WORK ITEM >>
Can you transcribe the data exactly? Leave the pictures out.

Extracted page text data:
━━━━━━━━━━
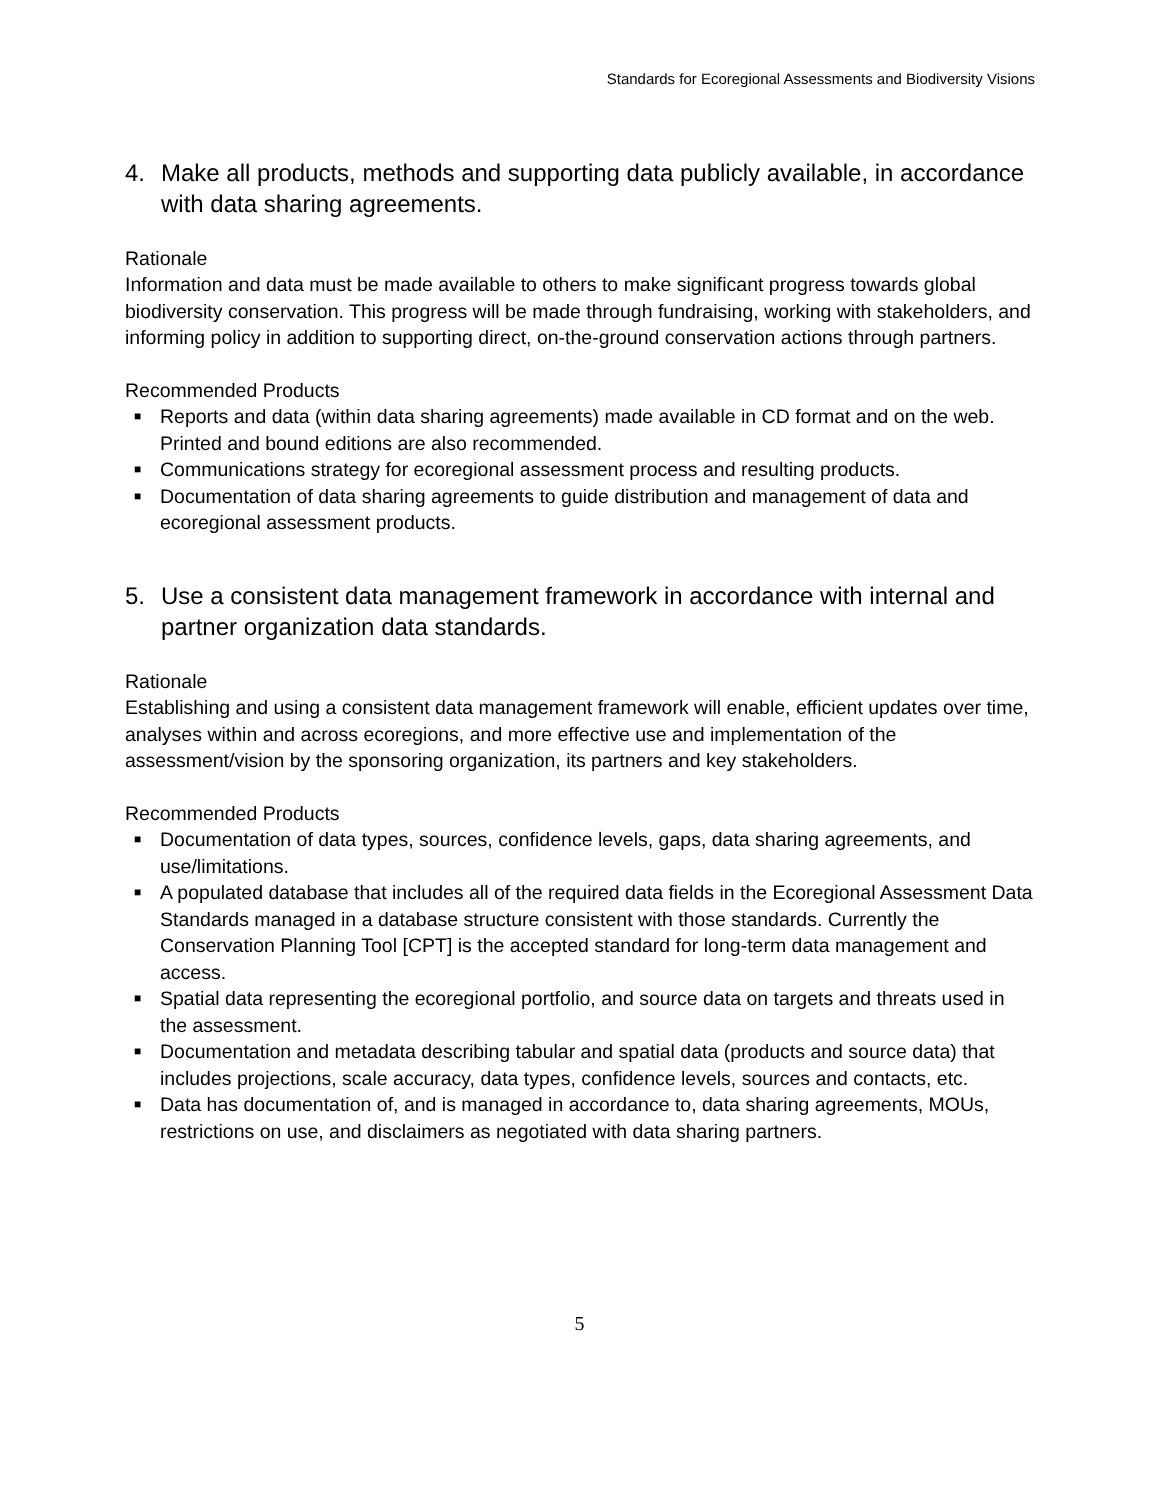Standards for Ecoregional Assessments and Biodiversity Visions
4. Make all products, methods and supporting data publicly available, in accordance with data sharing agreements.
Rationale
Information and data must be made available to others to make significant progress towards global biodiversity conservation. This progress will be made through fundraising, working with stakeholders, and informing policy in addition to supporting direct, on-the-ground conservation actions through partners.
Recommended Products
■ Reports and data (within data sharing agreements) made available in CD format and on the web. Printed and bound editions are also recommended.
■ Communications strategy for ecoregional assessment process and resulting products.
■ Documentation of data sharing agreements to guide distribution and management of data and ecoregional assessment products.
5. Use a consistent data management framework in accordance with internal and partner organization data standards.
Rationale
Establishing and using a consistent data management framework will enable, efficient updates over time, analyses within and across ecoregions, and more effective use and implementation of the assessment/vision by the sponsoring organization, its partners and key stakeholders.
Recommended Products
■ Documentation of data types, sources, confidence levels, gaps, data sharing agreements, and use/limitations.
■ A populated database that includes all of the required data fields in the Ecoregional Assessment Data Standards managed in a database structure consistent with those standards. Currently the Conservation Planning Tool [CPT] is the accepted standard for long-term data management and access.
■ Spatial data representing the ecoregional portfolio, and source data on targets and threats used in the assessment.
■ Documentation and metadata describing tabular and spatial data (products and source data) that includes projections, scale accuracy, data types, confidence levels, sources and contacts, etc.
■ Data has documentation of, and is managed in accordance to, data sharing agreements, MOUs, restrictions on use, and disclaimers as negotiated with data sharing partners.
5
━━━━━━━━━━
SOLUTION BELOW >>
Standards for Ecoregional Assessments and Biodiversity Visions
4. Make all products, methods and supporting data publicly available, in accordance with data sharing agreements.
Rationale
Information and data must be made available to others to make significant progress towards global biodiversity conservation. This progress will be made through fundraising, working with stakeholders, and informing policy in addition to supporting direct, on-the-ground conservation actions through partners.
Recommended Products
■ Reports and data (within data sharing agreements) made available in CD format and on the web. Printed and bound editions are also recommended.
■ Communications strategy for ecoregional assessment process and resulting products.
■ Documentation of data sharing agreements to guide distribution and management of data and ecoregional assessment products.
5. Use a consistent data management framework in accordance with internal and partner organization data standards.
Rationale
Establishing and using a consistent data management framework will enable, efficient updates over time, analyses within and across ecoregions, and more effective use and implementation of the assessment/vision by the sponsoring organization, its partners and key stakeholders.
Recommended Products
■ Documentation of data types, sources, confidence levels, gaps, data sharing agreements, and use/limitations.
■ A populated database that includes all of the required data fields in the Ecoregional Assessment Data Standards managed in a database structure consistent with those standards. Currently the Conservation Planning Tool [CPT] is the accepted standard for long-term data management and access.
■ Spatial data representing the ecoregional portfolio, and source data on targets and threats used in the assessment.
■ Documentation and metadata describing tabular and spatial data (products and source data) that includes projections, scale accuracy, data types, confidence levels, sources and contacts, etc.
■ Data has documentation of, and is managed in accordance to, data sharing agreements, MOUs, restrictions on use, and disclaimers as negotiated with data sharing partners.
5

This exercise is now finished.